Start of Extract to read
# Hi



## Gwerthfawr (Oct 12, 2009)

I've just joined this forum

I currently keep, show and breed Fancy Rats and am looking to keep Fancy Mice as pets first but hopefully show at some point. I've kept them before but not for a while.

So here's the vital bits, I'm Vicky, 28 and live in Yorkshire. Other than the rats (About 42) we have 2 dogs, a dilinquant collie x and a JRT pup and a black moggie cat.

Looking forward to getting to know you all and talking mouse!


----------



## moustress (Sep 25, 2009)

Howdy and welcome!


----------



## Gwerthfawr (Oct 12, 2009)

Thank you


----------



## DomLangowski (Oct 2, 2008)

Hi, Welcome to our forum


----------



## SarahC (Oct 3, 2008)

hello and welcome.


----------



## Maplewood Stud (Jan 2, 2009)

welcome to the forum


----------



## SarahY (Nov 6, 2008)

Hi Vicky! *Waves*

Sarah xxx


----------



## Gwerthfawr (Oct 12, 2009)

SarahY said:


> Hi Vicky! *Waves*
> 
> Sarah xxx


Hi!

Did I see you on Sunday chatting to Sheena?


----------



## SarahY (Nov 6, 2008)

Yup 

Sarah xxx


----------



## Gwerthfawr (Oct 12, 2009)
End of Extract to read
Start of Input data
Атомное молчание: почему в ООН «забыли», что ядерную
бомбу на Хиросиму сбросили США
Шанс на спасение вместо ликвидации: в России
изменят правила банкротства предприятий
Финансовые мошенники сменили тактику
End of Input data
__Task description__. Summarize the forum thread in two sentences. The records have no connection to the forum thread.

__Output below__. Vicky, a 28-year-old from Yorkshire who keeps, shows and breeds Fancy Rats, joins the forum hoping to keep Fancy Mice as pets first and eventually show them, and she mentions that besides about 42 rats her household has two dogs and a black cat. Several members welcome her, and when she asks SarahY whether she saw her on Sunday chatting to Sheena, SarahY says yes.